Please take a copy of the in-service and sign-in sheet to your risk manager and hospital legal counsel. They need to know the dangerous extent to which your manager is willing to appease an unreasonable physician. We know that AWHONN standards run contrary to this "information" your manager is pushing (no pun intended), and it is AWHONN standards to which you will be held in a court of law. Your manager's in-service won't mean squat at that point.

Absolutely correct. I wouldn't sign that form with a gun to my head and none of you should either. If your risk management dept. sees it they will be sure to make this form disappear immediately. HUGE liability issue.

Do a rewrite on that paper stating what it REALLY says-"Dr. E doesn't give a _ _ _ _ about his pts or their babies, so if there are problems, remember-Dr. E's ego ALWAYS comes FIRST!

Don't sign. You did the right thing. The baby was ready and that's the most important thing, whether doc was ready or not.

what the hell is the go with these drs carrying on when women birth and they miss it? It's childbirth dummy! It unpredictable!!:confused::confused::confused:

i agree, do not sign that paper. i have worked in ob for 21 years and all of our docs say if the patient is ready to deliver, can't control the urge to push, the baby's heart drops...decels...then the nurses should go ahead and deliver the baby.:up:

moz, any update on what happened w/ that inservice sheet?

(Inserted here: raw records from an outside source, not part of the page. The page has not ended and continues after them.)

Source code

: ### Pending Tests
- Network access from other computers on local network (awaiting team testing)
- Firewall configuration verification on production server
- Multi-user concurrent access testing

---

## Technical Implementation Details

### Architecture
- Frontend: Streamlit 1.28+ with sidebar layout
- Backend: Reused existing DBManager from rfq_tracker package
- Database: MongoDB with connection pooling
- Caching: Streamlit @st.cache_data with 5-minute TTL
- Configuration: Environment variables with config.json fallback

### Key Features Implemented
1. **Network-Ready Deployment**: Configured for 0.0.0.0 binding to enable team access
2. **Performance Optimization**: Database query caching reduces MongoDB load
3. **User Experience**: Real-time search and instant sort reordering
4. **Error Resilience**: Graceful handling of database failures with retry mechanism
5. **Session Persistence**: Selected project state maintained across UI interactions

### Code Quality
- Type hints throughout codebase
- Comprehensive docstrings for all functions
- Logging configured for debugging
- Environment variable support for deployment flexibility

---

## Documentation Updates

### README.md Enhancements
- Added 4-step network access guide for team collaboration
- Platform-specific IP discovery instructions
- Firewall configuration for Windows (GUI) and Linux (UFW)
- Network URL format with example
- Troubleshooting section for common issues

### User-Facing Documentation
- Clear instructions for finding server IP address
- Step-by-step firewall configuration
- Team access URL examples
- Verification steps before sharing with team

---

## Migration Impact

I wouldn't sign the paper. If that's how that doctor wants it do those other things first O2 a little turn, page them (make sure it's documented what time you called and did those interventions) Then push...if it's out in 2 pushes good. If mom has any urge at all there is no "don't let her push"...wish some docs had to go really bad and they couldn't then they might think don't push :)

I think you did the right thing. Dr. E should have thanked you not send around some piece of paper, which I would not sign. Keep up the good work.

That's just dumb that she's angry with you for having the pt push! She should be thankful that you tried the other interventions but had the common sense to know that this baby didn't like where it was at and need to come out. Good judgement call. Doc or no doc you had a healthy baby! Oh, and I definitely would NOT sign that paper. You'd be in big trouble if you had a bad outcome because you wouldn't let a pt push.

Definately send that on to someone in risk management, or corporate compliance. You may endanger your job, but your other choice is to endanger your license and more importantly, the lives of your patients. Dr. E obviously isn't doing what she's doing because she cares about her patients. For your Manager not to go to bat for you and your patients is appalling!